Dataset items:
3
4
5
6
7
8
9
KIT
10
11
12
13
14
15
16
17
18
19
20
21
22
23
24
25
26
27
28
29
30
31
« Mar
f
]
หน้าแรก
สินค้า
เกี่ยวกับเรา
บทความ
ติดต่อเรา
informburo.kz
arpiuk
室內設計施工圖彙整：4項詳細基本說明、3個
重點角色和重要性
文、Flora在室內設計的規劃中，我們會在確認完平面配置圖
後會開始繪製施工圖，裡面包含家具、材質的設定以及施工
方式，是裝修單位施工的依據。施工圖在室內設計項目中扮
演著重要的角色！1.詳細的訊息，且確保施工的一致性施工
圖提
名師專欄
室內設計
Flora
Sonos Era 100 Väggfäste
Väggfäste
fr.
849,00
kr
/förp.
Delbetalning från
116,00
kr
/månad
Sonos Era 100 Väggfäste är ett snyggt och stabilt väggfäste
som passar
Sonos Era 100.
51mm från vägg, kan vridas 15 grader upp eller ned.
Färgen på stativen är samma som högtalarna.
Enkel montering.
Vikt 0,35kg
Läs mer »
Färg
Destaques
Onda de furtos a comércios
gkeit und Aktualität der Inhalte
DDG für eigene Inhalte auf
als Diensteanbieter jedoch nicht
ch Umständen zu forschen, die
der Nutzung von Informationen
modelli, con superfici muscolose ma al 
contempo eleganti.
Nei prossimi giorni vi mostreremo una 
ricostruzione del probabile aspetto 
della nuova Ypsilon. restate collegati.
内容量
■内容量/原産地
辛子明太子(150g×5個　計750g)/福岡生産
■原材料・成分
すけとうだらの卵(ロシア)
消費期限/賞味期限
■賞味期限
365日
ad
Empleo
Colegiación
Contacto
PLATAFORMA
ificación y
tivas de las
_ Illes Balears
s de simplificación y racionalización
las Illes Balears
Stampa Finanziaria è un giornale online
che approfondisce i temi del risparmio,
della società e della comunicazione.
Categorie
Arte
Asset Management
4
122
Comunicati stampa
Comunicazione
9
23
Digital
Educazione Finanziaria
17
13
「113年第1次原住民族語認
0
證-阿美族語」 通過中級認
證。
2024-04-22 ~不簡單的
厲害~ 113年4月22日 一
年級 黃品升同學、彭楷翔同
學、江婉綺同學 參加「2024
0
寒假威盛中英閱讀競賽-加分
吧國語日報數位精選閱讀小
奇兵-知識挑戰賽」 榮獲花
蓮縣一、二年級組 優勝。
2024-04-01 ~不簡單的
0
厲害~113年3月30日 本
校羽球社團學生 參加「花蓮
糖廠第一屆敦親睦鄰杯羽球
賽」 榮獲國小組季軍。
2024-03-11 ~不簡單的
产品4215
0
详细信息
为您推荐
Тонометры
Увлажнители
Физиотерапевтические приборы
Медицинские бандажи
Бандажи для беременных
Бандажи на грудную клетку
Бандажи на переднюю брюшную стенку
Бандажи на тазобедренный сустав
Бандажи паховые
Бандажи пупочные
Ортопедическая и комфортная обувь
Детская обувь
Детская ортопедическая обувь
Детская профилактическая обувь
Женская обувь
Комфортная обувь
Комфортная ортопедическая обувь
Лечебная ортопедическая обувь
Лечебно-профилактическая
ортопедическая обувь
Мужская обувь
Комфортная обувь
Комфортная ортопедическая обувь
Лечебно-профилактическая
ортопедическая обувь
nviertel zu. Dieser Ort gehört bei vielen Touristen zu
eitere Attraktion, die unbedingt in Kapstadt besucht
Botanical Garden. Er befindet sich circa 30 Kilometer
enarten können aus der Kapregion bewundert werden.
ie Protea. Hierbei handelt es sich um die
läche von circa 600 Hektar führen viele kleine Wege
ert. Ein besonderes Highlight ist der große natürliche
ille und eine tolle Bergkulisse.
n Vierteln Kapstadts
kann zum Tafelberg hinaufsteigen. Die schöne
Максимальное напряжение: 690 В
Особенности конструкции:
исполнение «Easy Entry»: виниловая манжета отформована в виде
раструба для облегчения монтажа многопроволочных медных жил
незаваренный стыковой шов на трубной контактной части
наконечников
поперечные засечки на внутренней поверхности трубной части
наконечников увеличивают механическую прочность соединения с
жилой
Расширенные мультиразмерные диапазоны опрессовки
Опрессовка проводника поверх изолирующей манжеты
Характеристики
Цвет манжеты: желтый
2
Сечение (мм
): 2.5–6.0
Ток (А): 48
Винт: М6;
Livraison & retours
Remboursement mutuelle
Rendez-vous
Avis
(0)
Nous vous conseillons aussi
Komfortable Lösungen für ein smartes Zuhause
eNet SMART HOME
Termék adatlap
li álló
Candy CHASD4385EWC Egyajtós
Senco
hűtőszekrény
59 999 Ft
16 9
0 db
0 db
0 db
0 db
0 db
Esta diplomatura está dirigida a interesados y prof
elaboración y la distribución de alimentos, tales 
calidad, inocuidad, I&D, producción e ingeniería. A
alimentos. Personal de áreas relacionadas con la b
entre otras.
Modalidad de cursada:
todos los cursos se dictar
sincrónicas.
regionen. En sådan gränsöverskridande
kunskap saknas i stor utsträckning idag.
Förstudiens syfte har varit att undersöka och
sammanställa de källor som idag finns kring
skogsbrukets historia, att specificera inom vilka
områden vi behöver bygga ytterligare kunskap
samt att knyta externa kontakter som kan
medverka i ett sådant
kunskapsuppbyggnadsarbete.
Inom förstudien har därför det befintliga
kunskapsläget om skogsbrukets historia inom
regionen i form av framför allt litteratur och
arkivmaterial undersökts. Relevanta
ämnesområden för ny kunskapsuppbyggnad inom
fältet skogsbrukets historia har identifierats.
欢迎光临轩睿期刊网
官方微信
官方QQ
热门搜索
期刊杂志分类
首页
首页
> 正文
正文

About this task:
Put every line of text from the data into a JSON list of strings, one string per line, with blank lines left out.

Solved problem:
[
  "3",
  "4",
  "5",
  "6",
  "7",
  "8",
  "9",
  "KIT",
  "10",
  "11",
  "12",
  "13",
  "14",
  "15",
  "16",
  "17",
  "18",
  "19",
  "20",
  "21",
  "22",
  "23",
  "24",
  "25",
  "26",
  "27",
  "28",
  "29",
  "30",
  "31",
  "« Mar",
  "f",
  "]",
  "หน้าแรก",
  "สินค้า",
  "เกี่ยวกับเรา",
  "บทความ",
  "ติดต่อเรา",
  "informburo.kz",
  "arpiuk",
  "室內設計施工圖彙整：4項詳細基本說明、3個",
  "重點角色和重要性",
  "文、Flora在室內設計的規劃中，我們會在確認完平面配置圖",
  "後會開始繪製施工圖，裡面包含家具、材質的設定以及施工",
  "方式，是裝修單位施工的依據。施工圖在室內設計項目中扮",
  "演著重要的角色！1.詳細的訊息，且確保施工的一致性施工",
  "圖提",
  "名師專欄",
  "室內設計",
  "Flora",
  "Sonos Era 100 Väggfäste",
  "Väggfäste",
  "fr.",
  "849,00",
  "kr",
  "/förp.",
  "Delbetalning från",
  "116,00",
  "kr",
  "/månad",
  "Sonos Era 100 Väggfäste är ett snyggt och stabilt väggfäste",
  "som passar",
  "Sonos Era 100.",
  "51mm från vägg, kan vridas 15 grader upp eller ned.",
  "Färgen på stativen är samma som högtalarna.",
  "Enkel montering.",
  "Vikt 0,35kg",
  "Läs mer »",
  "Färg",
  "Destaques",
  "Onda de furtos a comércios",
  "gkeit und Aktualität der Inhalte",
  "DDG für eigene Inhalte auf",
  "als Diensteanbieter jedoch nicht",
  "ch Umständen zu forschen, die",
  "der Nutzung von Informationen",
  "modelli, con superfici muscolose ma al ",
  "contempo eleganti.",
  "Nei prossimi giorni vi mostreremo una ",
  "ricostruzione del probabile aspetto ",
  "della nuova Ypsilon. restate collegati.",
  "内容量",
  "■内容量/原産地",
  "辛子明太子(150g×5個　計750g)/福岡生産",
  "■原材料・成分",
  "すけとうだらの卵(ロシア)",
  "消費期限/賞味期限",
  "■賞味期限",
  "365日",
  "ad",
  "Empleo",
  "Colegiación",
  "Contacto",
  "PLATAFORMA",
  "ificación y",
  "tivas de las",
  "_ Illes Balears",
  "s de simplificación y racionalización",
  "las Illes Balears",
  "Stampa Finanziaria è un giornale online",
  "che approfondisce i temi del risparmio,",
  "della società e della comunicazione.",
  "Categorie",
  "Arte",
  "Asset Management",
  "4",
  "122",
  "Comunicati stampa",
  "Comunicazione",
  "9",
  "23",
  "Digital",
  "Educazione Finanziaria",
  "17",
  "13",
  "「113年第1次原住民族語認",
  "0",
  "證-阿美族語」 通過中級認",
  "證。",
  "2024-04-22 ~不簡單的",
  "厲害~ 113年4月22日 一",
  "年級 黃品升同學、彭楷翔同",
  "學、江婉綺同學 參加「2024",
  "0",
  "寒假威盛中英閱讀競賽-加分",
  "吧國語日報數位精選閱讀小",
  "奇兵-知識挑戰賽」 榮獲花",
  "蓮縣一、二年級組 優勝。",
  "2024-04-01 ~不簡單的",
  "0",
  "厲害~113年3月30日 本",
  "校羽球社團學生 參加「花蓮",
  "糖廠第一屆敦親睦鄰杯羽球",
  "賽」 榮獲國小組季軍。",
  "2024-03-11 ~不簡單的",
  "产品4215",
  "0",
  "详细信息",
  "为您推荐",
  "Тонометры",
  "Увлажнители",
  "Физиотерапевтические приборы",
  "Медицинские бандажи",
  "Бандажи для беременных",
  "Бандажи на грудную клетку",
  "Бандажи на переднюю брюшную стенку",
  "Бандажи на тазобедренный сустав",
  "Бандажи паховые",
  "Бандажи пупочные",
  "Ортопедическая и комфортная обувь",
  "Детская обувь",
  "Детская ортопедическая обувь",
  "Детская профилактическая обувь",
  "Женская обувь",
  "Комфортная обувь",
  "Комфортная ортопедическая обувь",
  "Лечебная ортопедическая обувь",
  "Лечебно-профилактическая",
  "ортопедическая обувь",
  "Мужская обувь",
  "Комфортная обувь",
  "Комфортная ортопедическая обувь",
  "Лечебно-профилактическая",
  "ортопедическая обувь",
  "nviertel zu. Dieser Ort gehört bei vielen Touristen zu",
  "eitere Attraktion, die unbedingt in Kapstadt besucht",
  "Botanical Garden. Er befindet sich circa 30 Kilometer",
  "enarten können aus der Kapregion bewundert werden.",
  "ie Protea. Hierbei handelt es sich um die",
  "läche von circa 600 Hektar führen viele kleine Wege",
  "ert. Ein besonderes Highlight ist der große natürliche",
  "ille und eine tolle Bergkulisse.",
  "n Vierteln Kapstadts",
  "kann zum Tafelberg hinaufsteigen. Die schöne",
  "Максимальное напряжение: 690 В",
  "Особенности конструкции:",
  "исполнение «Easy Entry»: виниловая манжета отформована в виде",
  "раструба для облегчения монтажа многопроволочных медных жил",
  "незаваренный стыковой шов на трубной контактной части",
  "наконечников",
  "поперечные засечки на внутренней поверхности трубной части",
  "наконечников увеличивают механическую прочность соединения с",
  "жилой",
  "Расширенные мультиразмерные диапазоны опрессовки",
  "Опрессовка проводника поверх изолирующей манжеты",
  "Характеристики",
  "Цвет манжеты: желтый",
  "2",
  "Сечение (мм",
  "): 2.5–6.0",
  "Ток (А): 48",
  "Винт: М6;",
  "Livraison & retours",
  "Remboursement mutuelle",
  "Rendez-vous",
  "Avis",
  "(0)",
  "Nous vous conseillons aussi",
  "Komfortable Lösungen für ein smartes Zuhause",
  "eNet SMART HOME",
  "Termék adatlap",
  "li álló",
  "Candy CHASD4385EWC Egyajtós",
  "Senco",
  "hűtőszekrény",
  "59 999 Ft",
  "16 9",
  "0 db",
  "0 db",
  "0 db",
  "0 db",
  "0 db",
  "Esta diplomatura está dirigida a interesados y prof",
  "elaboración y la distribución de alimentos, tales ",
  "calidad, inocuidad, I&D, producción e ingeniería. A",
  "alimentos. Personal de áreas relacionadas con la b",
  "entre otras.",
  "Modalidad de cursada:",
  "todos los cursos se dictar",
  "sincrónicas.",
  "regionen. En sådan gränsöverskridande",
  "kunskap saknas i stor utsträckning idag.",
  "Förstudiens syfte har varit att undersöka och",
  "sammanställa de källor som idag finns kring",
  "skogsbrukets historia, att specificera inom vilka",
  "områden vi behöver bygga ytterligare kunskap",
  "samt att knyta externa kontakter som kan",
  "medverka i ett sådant",
  "kunskapsuppbyggnadsarbete.",
  "Inom förstudien har därför det befintliga",
  "kunskapsläget om skogsbrukets historia inom",
  "regionen i form av framför allt litteratur och",
  "arkivmaterial undersökts. Relevanta",
  "ämnesområden för ny kunskapsuppbyggnad inom",
  "fältet skogsbrukets historia har identifierats.",
  "欢迎光临轩睿期刊网",
  "官方微信",
  "官方QQ",
  "热门搜索",
  "期刊杂志分类",
  "首页",
  "首页",
  "> 正文",
  "正文"
]